ЦИТИРУЕМЫЙ ОТРЫВОК:
--- --- ---

# Inter -Kultur Haus Интернациональный Дом Творчества > Фестивали, конкурсы. Мнения, обсуждения. >  региональный фестиваль "Двина - Дзвіна - Daugava"

## Ideya

Г.Верхнедвинск Витебская область Беларусь Проводился в 12-й раз.
История: региональный детский праздник искусств «Двина-Дзвiна-Даугава» собирает на Верхнедвинщине с 1999 года творческие коллективы из России, Беларуси, Латвии, Литвы, Эстонии. Их объединяет река дружбы - Двина, которая берёт своё начало в России. Протекая через всю Смоленщину, Двина мчится на витебские земли, где она становится белорусской Дзвiной. Для реки не существует границ – и вот она уже впадает в Балтийское море в Латвии, именуясь там Даугавой.

--- --- ---

ДАННЫЕ УПРАЖНЕНИЯ:
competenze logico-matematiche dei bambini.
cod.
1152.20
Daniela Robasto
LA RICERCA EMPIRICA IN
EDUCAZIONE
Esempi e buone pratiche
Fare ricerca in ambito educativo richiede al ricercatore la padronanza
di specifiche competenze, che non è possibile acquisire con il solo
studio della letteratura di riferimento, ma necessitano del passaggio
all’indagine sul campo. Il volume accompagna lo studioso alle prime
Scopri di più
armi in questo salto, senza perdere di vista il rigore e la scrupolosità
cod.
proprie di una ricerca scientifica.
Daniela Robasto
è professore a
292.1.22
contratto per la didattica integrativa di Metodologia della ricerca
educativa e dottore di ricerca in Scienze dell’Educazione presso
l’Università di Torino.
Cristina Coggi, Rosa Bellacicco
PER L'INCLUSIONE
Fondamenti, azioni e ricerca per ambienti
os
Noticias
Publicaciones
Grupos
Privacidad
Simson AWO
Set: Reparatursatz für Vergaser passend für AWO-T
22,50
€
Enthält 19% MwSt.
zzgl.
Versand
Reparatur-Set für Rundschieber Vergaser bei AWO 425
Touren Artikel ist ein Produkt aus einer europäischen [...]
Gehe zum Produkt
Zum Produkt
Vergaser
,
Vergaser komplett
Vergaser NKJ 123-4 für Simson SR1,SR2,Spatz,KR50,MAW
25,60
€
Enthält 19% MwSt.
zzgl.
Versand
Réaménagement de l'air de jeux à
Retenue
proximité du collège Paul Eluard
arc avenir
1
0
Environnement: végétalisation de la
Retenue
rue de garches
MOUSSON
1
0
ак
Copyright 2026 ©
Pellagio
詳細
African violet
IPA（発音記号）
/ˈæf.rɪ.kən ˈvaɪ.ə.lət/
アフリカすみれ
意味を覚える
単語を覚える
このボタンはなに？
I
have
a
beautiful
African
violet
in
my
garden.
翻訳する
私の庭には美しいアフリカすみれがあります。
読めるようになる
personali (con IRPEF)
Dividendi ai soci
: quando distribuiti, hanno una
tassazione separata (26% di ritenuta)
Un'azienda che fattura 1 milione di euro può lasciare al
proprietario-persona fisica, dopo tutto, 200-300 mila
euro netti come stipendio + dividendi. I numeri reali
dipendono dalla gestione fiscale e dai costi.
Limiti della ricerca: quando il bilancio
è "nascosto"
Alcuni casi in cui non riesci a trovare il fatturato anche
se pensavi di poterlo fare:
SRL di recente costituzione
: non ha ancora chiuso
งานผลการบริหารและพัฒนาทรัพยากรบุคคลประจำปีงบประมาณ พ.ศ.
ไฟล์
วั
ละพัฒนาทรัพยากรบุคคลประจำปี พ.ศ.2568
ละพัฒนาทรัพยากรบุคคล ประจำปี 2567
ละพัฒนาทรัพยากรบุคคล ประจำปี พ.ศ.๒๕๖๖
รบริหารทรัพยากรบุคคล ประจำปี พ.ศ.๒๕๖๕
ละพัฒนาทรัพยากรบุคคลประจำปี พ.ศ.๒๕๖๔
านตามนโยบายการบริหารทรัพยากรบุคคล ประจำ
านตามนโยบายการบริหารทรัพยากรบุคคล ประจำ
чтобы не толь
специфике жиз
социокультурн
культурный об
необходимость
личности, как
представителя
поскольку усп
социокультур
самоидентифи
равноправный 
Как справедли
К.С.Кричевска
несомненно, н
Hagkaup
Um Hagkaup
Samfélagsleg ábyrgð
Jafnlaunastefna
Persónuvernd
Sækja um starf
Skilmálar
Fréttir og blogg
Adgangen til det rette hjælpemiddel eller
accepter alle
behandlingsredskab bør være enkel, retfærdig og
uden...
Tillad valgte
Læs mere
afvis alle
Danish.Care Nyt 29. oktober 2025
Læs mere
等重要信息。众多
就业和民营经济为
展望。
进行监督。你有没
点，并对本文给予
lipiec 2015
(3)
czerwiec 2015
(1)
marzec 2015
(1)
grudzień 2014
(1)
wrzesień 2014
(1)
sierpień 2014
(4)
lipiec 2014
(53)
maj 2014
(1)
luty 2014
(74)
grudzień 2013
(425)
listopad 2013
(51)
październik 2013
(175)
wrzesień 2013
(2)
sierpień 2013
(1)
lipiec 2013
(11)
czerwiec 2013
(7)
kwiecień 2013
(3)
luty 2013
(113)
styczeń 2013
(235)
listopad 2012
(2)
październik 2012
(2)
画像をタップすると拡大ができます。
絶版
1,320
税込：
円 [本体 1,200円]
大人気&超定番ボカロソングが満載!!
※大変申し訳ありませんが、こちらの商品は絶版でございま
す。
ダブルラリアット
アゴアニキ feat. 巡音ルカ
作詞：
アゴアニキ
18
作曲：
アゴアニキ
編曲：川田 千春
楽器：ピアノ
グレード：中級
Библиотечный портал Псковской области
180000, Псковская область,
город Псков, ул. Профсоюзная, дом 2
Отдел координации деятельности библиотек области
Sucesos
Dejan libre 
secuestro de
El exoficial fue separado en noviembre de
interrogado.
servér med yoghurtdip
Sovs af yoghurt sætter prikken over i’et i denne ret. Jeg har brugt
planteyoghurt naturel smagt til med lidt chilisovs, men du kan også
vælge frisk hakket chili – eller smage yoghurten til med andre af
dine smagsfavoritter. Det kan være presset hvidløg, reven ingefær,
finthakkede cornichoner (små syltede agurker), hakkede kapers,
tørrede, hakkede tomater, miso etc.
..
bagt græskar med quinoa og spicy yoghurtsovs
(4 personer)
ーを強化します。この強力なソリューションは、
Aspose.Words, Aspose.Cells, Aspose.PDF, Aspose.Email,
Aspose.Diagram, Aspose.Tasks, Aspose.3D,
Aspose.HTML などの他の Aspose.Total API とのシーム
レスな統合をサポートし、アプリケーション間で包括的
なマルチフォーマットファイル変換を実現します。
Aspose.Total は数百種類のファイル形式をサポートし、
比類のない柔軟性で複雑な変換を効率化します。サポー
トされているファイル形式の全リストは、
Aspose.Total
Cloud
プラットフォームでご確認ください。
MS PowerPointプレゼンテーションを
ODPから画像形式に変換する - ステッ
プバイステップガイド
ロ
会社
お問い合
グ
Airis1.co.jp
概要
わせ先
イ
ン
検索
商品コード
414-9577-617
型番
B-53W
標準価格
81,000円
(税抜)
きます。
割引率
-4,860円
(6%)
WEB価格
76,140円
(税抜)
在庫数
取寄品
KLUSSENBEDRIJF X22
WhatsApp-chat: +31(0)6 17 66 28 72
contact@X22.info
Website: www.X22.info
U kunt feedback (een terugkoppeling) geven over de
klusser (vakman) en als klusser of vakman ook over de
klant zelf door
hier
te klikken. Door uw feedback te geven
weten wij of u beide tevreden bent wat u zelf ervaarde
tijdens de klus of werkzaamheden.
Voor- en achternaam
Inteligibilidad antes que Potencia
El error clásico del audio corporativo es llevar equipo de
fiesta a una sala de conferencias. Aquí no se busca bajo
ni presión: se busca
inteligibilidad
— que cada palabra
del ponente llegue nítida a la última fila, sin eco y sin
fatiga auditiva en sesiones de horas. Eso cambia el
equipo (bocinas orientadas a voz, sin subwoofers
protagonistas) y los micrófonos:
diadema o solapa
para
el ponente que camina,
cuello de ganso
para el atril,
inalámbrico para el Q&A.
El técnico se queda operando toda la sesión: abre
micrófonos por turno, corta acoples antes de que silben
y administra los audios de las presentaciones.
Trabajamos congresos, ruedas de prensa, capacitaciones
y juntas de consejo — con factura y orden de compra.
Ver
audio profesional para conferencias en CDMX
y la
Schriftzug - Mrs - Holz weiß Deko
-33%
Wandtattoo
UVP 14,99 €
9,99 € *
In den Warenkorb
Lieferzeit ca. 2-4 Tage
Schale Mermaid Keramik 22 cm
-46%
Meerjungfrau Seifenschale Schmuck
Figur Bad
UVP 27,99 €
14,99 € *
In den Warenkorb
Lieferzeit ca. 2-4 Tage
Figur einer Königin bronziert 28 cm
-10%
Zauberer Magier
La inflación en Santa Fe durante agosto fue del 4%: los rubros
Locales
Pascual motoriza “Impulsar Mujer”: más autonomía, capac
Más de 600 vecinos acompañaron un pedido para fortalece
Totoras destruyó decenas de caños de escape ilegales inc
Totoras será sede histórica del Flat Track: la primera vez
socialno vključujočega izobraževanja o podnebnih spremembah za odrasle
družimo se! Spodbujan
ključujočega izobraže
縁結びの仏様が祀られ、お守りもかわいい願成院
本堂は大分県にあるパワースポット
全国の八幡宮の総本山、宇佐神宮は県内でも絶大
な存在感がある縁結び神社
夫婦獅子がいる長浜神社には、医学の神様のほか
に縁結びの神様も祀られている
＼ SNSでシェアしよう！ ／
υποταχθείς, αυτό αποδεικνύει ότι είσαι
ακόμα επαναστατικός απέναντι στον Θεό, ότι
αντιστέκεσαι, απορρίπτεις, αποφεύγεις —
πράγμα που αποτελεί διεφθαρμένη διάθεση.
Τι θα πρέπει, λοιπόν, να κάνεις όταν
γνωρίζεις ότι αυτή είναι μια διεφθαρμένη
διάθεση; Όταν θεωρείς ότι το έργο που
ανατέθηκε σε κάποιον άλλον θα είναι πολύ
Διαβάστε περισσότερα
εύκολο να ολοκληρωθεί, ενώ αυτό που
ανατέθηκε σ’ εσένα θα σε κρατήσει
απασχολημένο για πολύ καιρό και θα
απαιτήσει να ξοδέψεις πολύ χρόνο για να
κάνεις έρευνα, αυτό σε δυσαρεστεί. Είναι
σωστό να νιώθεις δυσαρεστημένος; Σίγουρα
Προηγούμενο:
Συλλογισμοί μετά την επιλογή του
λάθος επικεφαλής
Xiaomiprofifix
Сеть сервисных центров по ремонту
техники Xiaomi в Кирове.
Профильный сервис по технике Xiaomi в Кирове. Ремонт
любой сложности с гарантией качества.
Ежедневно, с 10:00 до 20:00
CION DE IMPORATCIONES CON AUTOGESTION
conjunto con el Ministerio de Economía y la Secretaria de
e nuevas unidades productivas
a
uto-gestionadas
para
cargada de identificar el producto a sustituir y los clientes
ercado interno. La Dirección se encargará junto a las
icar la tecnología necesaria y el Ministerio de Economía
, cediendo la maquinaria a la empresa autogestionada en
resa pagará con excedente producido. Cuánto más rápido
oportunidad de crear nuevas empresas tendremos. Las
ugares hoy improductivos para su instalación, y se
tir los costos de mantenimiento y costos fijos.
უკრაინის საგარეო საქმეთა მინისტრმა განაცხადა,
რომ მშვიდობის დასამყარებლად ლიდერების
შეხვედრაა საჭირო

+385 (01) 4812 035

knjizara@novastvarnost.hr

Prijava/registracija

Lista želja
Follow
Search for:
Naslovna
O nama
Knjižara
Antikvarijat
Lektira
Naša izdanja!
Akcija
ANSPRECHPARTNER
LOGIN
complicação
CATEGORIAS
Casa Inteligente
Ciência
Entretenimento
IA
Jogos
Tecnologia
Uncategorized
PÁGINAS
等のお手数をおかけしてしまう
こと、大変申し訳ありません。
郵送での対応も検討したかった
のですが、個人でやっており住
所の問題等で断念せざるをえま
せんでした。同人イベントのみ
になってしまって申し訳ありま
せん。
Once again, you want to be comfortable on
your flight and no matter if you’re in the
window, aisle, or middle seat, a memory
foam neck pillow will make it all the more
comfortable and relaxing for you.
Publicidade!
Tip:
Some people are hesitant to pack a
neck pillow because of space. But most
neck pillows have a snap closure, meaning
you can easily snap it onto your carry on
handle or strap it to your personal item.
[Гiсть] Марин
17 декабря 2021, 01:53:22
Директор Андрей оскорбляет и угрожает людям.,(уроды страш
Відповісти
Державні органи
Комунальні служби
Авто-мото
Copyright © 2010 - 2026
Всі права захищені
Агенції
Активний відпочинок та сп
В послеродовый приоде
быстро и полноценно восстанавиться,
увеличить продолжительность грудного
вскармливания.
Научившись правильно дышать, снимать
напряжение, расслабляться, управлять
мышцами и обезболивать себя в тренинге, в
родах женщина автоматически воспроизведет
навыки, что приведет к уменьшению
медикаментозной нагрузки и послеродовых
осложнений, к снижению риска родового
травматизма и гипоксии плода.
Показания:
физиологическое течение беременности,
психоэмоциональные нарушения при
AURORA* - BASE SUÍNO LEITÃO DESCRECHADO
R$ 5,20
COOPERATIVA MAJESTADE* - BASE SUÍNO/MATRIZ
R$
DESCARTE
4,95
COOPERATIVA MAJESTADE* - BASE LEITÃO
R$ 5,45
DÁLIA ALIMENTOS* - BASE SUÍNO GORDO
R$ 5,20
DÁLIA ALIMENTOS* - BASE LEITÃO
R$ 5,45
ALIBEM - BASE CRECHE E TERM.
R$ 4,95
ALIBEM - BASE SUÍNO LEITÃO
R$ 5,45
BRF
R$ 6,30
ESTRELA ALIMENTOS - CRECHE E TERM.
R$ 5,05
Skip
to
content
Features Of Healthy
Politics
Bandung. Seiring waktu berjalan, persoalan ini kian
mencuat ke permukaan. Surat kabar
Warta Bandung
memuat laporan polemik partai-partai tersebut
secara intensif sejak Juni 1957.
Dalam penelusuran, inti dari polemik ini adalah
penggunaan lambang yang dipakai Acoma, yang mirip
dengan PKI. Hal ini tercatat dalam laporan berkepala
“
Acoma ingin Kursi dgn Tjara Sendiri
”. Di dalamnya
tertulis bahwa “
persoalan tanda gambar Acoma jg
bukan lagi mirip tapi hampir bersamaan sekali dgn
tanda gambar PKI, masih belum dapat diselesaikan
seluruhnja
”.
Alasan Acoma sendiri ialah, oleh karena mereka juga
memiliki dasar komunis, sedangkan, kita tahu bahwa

--- --- ---

ЧТО СДЕЛАТЬ:
Напишите продолжение текста о детском фестивале «Двина-Дзвiна-Даугава», начиная сразу после его последнего предложения.

ОТВЕТ К ЗАДАНИЮ:
 Девиз праздника  - «Творчество без границ». «Двина-Дзвiна-Даугава» имеет богатую историю. За 12 лет его участниками стали более 100 детских коллективов - вокальные, инструментальные, хореографические. Сцена-корабль с разноцветными парусами-флагами приветствует также самодеятельных мастеров и художников, а также коллективы театров мод. Программа праздника предусматривает такие мероприятия, как: научно-практический семинар, конкурс «Королева праздника», концертная программа коллективов стран-участниц, игровые программы и аттракционы для детей, выездные концертные программы коллективов по Верхнедвинскому району, презентации, выставки, мастер-классы и др. 
К сожалению, при подготовке не знала об этом форуме, но могу предложить сценарий проведения.

----------


## мусяня

> Проводился в 12-й раз.


я не поняла смысла темы.Если он будет-то когда.Если уже прошел-то где фотоотчет,или еще какая-нибудь информация?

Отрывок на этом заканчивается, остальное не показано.